EXERCISE TASK
Reproduce the rows below without alteration, beginning at the first row and ending with the line that contains "Dot at: (390, 310)", both ends included.
***** DATA FOR THIS EXERCISE
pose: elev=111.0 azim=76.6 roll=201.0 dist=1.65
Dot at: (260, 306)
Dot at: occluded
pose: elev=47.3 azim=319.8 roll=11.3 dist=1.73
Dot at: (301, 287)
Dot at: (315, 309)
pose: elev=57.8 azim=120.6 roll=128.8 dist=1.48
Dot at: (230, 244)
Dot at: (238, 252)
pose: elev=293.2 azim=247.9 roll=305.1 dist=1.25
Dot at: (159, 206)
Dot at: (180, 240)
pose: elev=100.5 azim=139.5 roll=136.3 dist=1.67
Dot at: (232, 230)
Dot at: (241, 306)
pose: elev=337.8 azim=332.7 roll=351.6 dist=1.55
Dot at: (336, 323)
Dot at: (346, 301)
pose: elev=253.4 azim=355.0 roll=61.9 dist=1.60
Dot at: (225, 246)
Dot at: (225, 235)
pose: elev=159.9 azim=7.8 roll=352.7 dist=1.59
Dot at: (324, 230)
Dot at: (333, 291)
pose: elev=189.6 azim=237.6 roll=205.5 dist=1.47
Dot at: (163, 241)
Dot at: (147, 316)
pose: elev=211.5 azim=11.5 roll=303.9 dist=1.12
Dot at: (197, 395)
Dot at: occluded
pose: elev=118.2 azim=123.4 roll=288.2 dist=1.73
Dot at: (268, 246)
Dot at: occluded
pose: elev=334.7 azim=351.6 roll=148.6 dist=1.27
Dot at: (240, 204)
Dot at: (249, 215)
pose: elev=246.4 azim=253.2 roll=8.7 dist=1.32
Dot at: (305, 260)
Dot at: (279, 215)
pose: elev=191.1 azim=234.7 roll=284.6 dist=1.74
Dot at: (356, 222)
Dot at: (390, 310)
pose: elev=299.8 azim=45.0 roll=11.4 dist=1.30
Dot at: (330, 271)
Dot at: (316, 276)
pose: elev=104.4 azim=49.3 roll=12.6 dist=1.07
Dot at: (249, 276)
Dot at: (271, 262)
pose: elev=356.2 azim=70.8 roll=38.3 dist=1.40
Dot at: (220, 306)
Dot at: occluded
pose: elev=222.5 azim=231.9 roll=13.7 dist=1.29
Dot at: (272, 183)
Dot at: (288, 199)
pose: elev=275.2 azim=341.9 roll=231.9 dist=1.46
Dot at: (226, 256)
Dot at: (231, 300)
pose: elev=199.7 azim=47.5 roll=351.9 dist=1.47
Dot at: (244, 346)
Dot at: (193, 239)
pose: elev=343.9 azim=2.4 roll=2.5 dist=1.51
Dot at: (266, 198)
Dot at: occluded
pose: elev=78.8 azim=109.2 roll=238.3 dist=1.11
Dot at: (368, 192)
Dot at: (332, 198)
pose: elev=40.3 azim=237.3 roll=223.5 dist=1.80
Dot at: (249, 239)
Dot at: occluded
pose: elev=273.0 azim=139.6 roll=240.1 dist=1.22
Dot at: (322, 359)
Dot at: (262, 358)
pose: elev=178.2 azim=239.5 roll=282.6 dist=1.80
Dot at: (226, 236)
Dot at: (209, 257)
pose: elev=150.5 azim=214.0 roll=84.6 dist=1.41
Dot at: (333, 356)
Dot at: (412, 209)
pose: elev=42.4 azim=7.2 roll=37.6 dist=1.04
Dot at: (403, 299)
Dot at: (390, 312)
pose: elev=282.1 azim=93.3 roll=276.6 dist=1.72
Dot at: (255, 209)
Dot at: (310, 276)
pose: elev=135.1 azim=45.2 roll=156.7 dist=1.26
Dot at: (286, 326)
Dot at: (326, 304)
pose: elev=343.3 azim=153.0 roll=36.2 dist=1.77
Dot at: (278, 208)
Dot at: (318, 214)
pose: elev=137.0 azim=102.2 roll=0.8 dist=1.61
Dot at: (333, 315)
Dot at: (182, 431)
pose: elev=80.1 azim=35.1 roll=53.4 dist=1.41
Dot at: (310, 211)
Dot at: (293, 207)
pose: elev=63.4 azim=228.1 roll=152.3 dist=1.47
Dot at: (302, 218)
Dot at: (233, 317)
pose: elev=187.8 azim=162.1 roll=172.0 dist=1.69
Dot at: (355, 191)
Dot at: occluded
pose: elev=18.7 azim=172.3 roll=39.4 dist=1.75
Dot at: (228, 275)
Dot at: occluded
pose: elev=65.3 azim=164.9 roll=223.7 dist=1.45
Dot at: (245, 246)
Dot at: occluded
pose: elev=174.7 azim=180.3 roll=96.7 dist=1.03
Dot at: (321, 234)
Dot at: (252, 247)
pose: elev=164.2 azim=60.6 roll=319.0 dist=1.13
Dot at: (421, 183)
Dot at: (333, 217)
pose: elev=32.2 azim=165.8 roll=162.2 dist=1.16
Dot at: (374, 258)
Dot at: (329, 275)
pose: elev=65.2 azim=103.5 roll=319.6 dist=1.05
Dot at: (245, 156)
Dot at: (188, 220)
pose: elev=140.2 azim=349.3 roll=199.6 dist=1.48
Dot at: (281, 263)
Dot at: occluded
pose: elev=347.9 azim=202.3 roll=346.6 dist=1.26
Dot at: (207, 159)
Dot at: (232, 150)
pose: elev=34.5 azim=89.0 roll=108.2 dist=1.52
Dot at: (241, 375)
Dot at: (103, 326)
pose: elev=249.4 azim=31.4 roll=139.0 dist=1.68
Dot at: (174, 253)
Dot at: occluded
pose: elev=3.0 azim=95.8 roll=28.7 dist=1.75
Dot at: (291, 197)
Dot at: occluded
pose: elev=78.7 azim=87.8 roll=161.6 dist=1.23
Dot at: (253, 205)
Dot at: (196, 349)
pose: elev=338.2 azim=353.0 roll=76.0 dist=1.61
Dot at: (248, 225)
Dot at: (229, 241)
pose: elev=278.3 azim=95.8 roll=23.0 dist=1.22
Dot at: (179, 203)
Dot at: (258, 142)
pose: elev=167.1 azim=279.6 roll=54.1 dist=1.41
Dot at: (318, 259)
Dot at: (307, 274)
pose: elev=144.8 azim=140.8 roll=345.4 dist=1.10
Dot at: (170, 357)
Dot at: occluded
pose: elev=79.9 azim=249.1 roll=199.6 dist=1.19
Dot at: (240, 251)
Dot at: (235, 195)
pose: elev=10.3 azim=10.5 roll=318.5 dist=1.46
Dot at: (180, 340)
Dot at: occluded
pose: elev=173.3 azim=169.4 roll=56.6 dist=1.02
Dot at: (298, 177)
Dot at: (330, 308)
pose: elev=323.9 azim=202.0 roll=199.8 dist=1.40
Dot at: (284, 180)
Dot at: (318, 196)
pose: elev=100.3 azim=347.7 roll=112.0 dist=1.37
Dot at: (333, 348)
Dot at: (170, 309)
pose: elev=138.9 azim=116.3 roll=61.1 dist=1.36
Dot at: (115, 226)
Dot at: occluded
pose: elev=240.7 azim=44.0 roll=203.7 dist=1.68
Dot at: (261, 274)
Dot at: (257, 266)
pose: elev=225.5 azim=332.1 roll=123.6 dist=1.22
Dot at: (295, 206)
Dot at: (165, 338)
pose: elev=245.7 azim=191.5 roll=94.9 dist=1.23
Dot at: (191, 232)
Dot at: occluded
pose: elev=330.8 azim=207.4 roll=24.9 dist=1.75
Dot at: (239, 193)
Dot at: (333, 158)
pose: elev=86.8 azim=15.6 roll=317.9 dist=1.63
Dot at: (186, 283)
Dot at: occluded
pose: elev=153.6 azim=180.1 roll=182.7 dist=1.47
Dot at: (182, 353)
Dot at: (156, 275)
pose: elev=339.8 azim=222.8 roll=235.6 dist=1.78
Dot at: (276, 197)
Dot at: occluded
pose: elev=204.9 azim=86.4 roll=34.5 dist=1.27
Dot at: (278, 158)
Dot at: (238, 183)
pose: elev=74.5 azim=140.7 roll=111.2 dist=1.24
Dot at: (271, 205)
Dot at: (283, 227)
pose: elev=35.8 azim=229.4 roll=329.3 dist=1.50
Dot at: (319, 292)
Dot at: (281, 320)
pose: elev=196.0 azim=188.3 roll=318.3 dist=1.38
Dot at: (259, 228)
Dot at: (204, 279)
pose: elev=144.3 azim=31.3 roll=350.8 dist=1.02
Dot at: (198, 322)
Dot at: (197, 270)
**********
THE ANSWER
pose: elev=111.0 azim=76.6 roll=201.0 dist=1.65
Dot at: (260, 306)
Dot at: occluded
pose: elev=47.3 azim=319.8 roll=11.3 dist=1.73
Dot at: (301, 287)
Dot at: (315, 309)
pose: elev=57.8 azim=120.6 roll=128.8 dist=1.48
Dot at: (230, 244)
Dot at: (238, 252)
pose: elev=293.2 azim=247.9 roll=305.1 dist=1.25
Dot at: (159, 206)
Dot at: (180, 240)
pose: elev=100.5 azim=139.5 roll=136.3 dist=1.67
Dot at: (232, 230)
Dot at: (241, 306)
pose: elev=337.8 azim=332.7 roll=351.6 dist=1.55
Dot at: (336, 323)
Dot at: (346, 301)
pose: elev=253.4 azim=355.0 roll=61.9 dist=1.60
Dot at: (225, 246)
Dot at: (225, 235)
pose: elev=159.9 azim=7.8 roll=352.7 dist=1.59
Dot at: (324, 230)
Dot at: (333, 291)
pose: elev=189.6 azim=237.6 roll=205.5 dist=1.47
Dot at: (163, 241)
Dot at: (147, 316)
pose: elev=211.5 azim=11.5 roll=303.9 dist=1.12
Dot at: (197, 395)
Dot at: occluded
pose: elev=118.2 azim=123.4 roll=288.2 dist=1.73
Dot at: (268, 246)
Dot at: occluded
pose: elev=334.7 azim=351.6 roll=148.6 dist=1.27
Dot at: (240, 204)
Dot at: (249, 215)
pose: elev=246.4 azim=253.2 roll=8.7 dist=1.32
Dot at: (305, 260)
Dot at: (279, 215)
pose: elev=191.1 azim=234.7 roll=284.6 dist=1.74
Dot at: (356, 222)
Dot at: (390, 310)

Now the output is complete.